The Czech Republic will enforce stricter rules on cryptocurrency platforms than was initially required by the European Union (EU)’s Fifth Anti-Money Laundering Directive (AMLD5).
The latest development initially reported by local news agency, Hospodářské Noviny, reveals that the Czech Republic considers the crypto industry riskier than their counterparts.
Specifically, the country will under the new rules impose a fine of up to half a million koruna or approximately $20,000 on cryptocurrency platforms that fail to obtain an operating license from the National Trade Licensing Office.
The proposed fine is not part of the EU's AMLD5 which was crafted to curtail money laundering and counter-terrorism financing via financial institutions. Also, those rules did not apply to cryptocurrency platforms until the current transposition which the Czech Republic is set to carry out soon.
Both cryptocurrency exchanges and wallet providers will now have to abide by the new rules or risk facing punishment from authorities.

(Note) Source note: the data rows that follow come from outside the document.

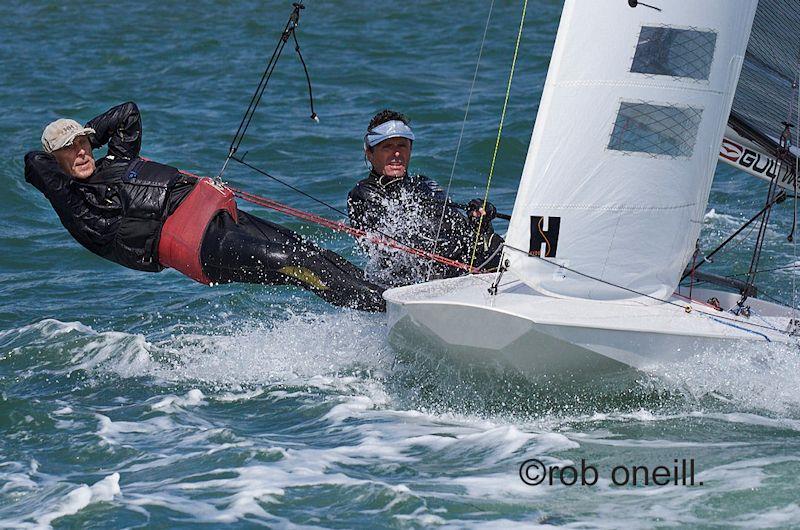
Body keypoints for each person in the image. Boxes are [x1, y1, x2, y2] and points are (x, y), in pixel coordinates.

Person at [25, 101, 385, 311]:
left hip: (214, 217)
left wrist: (86, 132)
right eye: (70, 149)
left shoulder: (115, 161)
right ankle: (380, 307)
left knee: (305, 248)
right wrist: (57, 156)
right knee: (293, 263)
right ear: (55, 160)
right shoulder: (77, 205)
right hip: (195, 245)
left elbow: (128, 114)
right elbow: (33, 162)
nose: (82, 152)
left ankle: (385, 290)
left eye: (84, 144)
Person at [347, 109, 504, 287]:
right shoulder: (362, 193)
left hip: (460, 271)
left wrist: (478, 220)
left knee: (495, 245)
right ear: (369, 152)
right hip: (412, 283)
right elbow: (392, 248)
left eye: (402, 146)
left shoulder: (424, 184)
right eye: (387, 147)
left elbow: (463, 232)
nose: (396, 153)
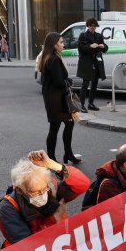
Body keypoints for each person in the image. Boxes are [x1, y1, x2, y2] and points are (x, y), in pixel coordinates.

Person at [0, 151, 91, 246]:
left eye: (44, 188)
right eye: (35, 192)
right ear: (19, 190)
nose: (43, 194)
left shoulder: (51, 188)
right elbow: (26, 246)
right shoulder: (9, 208)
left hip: (61, 243)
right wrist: (54, 219)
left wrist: (54, 165)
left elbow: (83, 184)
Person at [38, 31, 81, 165]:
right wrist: (68, 81)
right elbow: (58, 82)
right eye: (61, 42)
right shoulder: (54, 59)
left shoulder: (49, 57)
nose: (64, 44)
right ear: (54, 44)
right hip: (56, 100)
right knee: (55, 127)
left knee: (69, 123)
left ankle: (68, 153)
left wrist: (65, 80)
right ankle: (50, 158)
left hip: (55, 98)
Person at [77, 18, 108, 111]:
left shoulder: (99, 36)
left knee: (94, 84)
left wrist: (103, 46)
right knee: (85, 84)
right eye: (91, 26)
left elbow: (105, 48)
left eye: (95, 26)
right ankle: (81, 105)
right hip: (86, 63)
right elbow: (80, 48)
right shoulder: (83, 35)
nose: (93, 28)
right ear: (88, 26)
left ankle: (91, 103)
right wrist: (90, 46)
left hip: (96, 63)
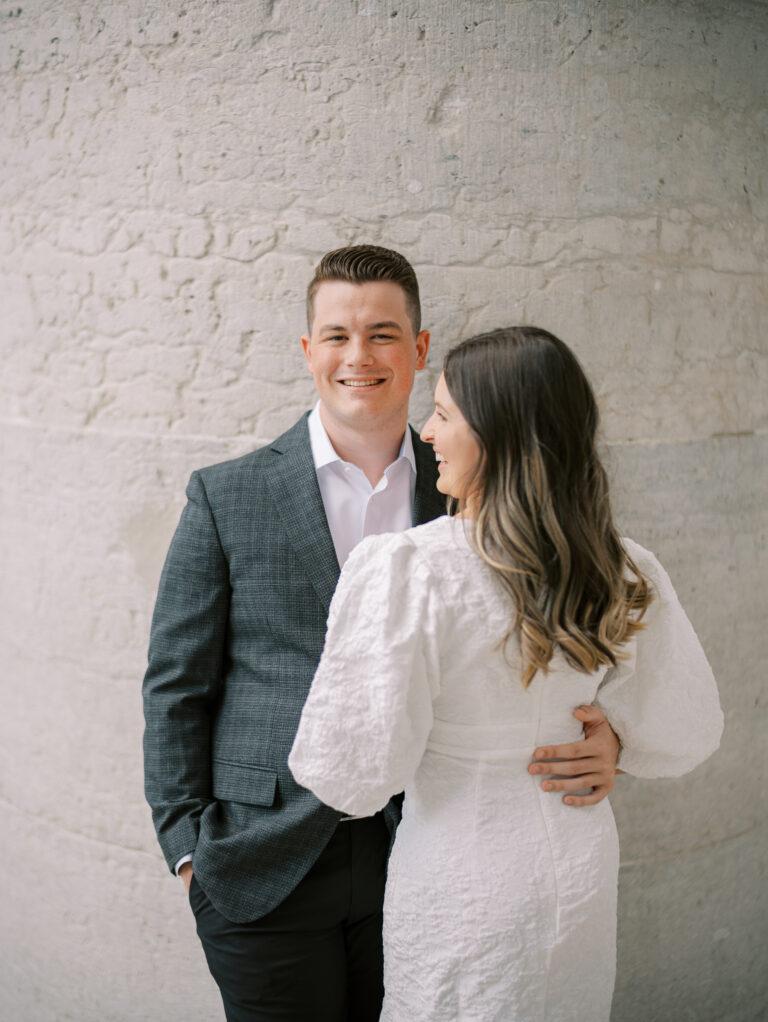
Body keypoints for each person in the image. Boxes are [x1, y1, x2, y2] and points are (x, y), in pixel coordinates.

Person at [143, 250, 622, 1022]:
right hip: (262, 859)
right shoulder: (227, 494)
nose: (357, 356)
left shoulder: (473, 488)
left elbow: (560, 638)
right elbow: (176, 685)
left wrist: (612, 739)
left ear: (422, 350)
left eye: (383, 334)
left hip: (427, 858)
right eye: (336, 335)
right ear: (307, 352)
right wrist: (188, 848)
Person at [289, 325, 724, 1022]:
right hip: (576, 866)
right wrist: (614, 735)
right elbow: (687, 729)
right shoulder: (624, 566)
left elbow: (352, 775)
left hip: (463, 880)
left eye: (445, 415)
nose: (426, 432)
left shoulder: (408, 569)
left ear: (496, 436)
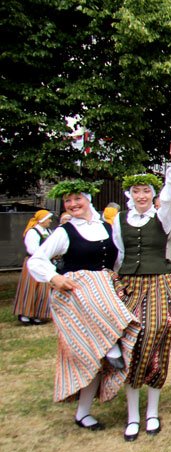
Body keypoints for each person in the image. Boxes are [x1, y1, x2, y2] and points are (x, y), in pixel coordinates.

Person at [28, 180, 141, 431]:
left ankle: (83, 412)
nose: (72, 204)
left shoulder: (106, 227)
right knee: (93, 352)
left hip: (104, 291)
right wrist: (54, 277)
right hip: (77, 295)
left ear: (88, 199)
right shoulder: (64, 232)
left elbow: (119, 258)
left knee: (95, 359)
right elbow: (36, 259)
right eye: (67, 201)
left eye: (77, 199)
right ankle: (112, 345)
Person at [112, 140, 171, 441]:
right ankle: (132, 416)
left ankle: (152, 412)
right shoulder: (119, 220)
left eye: (146, 192)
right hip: (130, 284)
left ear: (152, 195)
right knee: (132, 343)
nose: (141, 196)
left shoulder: (162, 217)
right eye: (136, 192)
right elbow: (119, 254)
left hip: (158, 284)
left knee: (156, 338)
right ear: (130, 195)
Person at [13, 210, 54, 325]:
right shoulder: (33, 232)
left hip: (45, 262)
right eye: (48, 218)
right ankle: (25, 315)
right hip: (33, 262)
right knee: (30, 288)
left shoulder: (49, 231)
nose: (50, 221)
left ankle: (37, 314)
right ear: (42, 220)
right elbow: (32, 249)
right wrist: (45, 255)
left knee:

Moving further, although the report did not provide a timeline of when the Czech government will implement the proposed stricter rules for crypto firms, all EU member nations have until Jan. 20, 2020 to transpose AMLD5 with the window period beginning back in July 2018.
It is also still unclear at this point, which other rules the Czech Republic will introduce for crypto firms beyond the EU's fundamental requirements.
In December 2018, Stmarket.co reported that the Netherlands also began the process to transpose AMLD5 to apply to local crypto exchanges and wallets. More recently, the Financial Action Task Force (FATF) introduced even more stringent rules for crypto firms, requiring that these platforms share user data in the same manner as other financial institutions.